REQUIREMENTS: Copy the data below exactly, but only the part that opens with the line containing "family: Eriocaulaceae" and closes with the line containing "genus: Satyrium", both of those lines included.

MATERIAL FOR THIS EXERCISE:

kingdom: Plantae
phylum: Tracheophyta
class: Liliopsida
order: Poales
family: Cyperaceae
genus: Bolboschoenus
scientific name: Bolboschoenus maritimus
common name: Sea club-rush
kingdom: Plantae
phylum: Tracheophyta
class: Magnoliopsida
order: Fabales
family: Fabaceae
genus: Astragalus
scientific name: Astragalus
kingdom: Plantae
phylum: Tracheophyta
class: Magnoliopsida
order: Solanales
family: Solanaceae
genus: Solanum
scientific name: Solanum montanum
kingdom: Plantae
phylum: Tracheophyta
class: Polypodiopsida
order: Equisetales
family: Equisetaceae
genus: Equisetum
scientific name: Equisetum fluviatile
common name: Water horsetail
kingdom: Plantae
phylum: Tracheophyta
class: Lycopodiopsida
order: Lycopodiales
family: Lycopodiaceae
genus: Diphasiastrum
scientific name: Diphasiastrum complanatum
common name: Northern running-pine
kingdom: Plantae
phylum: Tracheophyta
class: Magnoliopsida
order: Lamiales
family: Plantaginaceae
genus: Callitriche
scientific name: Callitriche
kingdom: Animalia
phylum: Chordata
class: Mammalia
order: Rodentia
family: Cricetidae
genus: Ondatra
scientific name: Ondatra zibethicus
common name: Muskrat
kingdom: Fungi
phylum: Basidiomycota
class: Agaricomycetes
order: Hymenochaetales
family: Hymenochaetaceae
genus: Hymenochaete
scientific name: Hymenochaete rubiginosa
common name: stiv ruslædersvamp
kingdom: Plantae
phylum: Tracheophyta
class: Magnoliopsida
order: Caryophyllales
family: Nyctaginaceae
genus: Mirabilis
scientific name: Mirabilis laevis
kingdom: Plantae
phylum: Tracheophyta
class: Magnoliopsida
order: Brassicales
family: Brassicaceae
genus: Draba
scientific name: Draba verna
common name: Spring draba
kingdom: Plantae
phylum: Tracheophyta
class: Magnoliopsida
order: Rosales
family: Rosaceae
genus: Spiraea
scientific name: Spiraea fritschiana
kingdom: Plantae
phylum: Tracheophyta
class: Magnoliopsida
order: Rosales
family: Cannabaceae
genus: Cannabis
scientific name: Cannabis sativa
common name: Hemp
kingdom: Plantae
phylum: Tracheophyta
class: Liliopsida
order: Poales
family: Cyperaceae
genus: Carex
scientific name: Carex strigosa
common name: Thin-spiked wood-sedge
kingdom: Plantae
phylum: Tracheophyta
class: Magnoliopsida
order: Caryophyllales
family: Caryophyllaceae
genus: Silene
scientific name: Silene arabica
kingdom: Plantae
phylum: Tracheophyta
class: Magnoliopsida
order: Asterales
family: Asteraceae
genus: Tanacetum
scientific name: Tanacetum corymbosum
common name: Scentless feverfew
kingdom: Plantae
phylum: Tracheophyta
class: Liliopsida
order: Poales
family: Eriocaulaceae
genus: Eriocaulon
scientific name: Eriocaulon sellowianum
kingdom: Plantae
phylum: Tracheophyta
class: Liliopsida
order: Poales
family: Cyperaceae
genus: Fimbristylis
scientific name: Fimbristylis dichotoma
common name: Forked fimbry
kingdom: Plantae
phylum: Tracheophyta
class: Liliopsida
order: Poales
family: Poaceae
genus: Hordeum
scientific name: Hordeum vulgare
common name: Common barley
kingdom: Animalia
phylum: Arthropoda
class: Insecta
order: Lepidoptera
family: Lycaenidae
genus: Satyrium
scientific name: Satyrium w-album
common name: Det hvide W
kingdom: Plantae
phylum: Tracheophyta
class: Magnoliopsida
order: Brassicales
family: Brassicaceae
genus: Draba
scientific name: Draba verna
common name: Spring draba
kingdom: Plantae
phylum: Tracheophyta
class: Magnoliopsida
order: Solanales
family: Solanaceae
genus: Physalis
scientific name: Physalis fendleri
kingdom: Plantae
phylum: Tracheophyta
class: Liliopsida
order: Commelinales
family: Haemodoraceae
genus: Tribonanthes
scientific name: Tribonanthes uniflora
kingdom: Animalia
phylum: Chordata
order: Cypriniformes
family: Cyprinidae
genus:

RESULT OF THIS TASK:
family: Eriocaulaceae
genus: Eriocaulon
scientific name: Eriocaulon sellowianum
kingdom: Plantae
phylum: Tracheophyta
class: Liliopsida
order: Poales
family: Cyperaceae
genus: Fimbristylis
scientific name: Fimbristylis dichotoma
common name: Forked fimbry
kingdom: Plantae
phylum: Tracheophyta
class: Liliopsida
order: Poales
family: Poaceae
genus: Hordeum
scientific name: Hordeum vulgare
common name: Common barley
kingdom: Animalia
phylum: Arthropoda
class: Insecta
order: Lepidoptera
family: Lycaenidae
genus: Satyrium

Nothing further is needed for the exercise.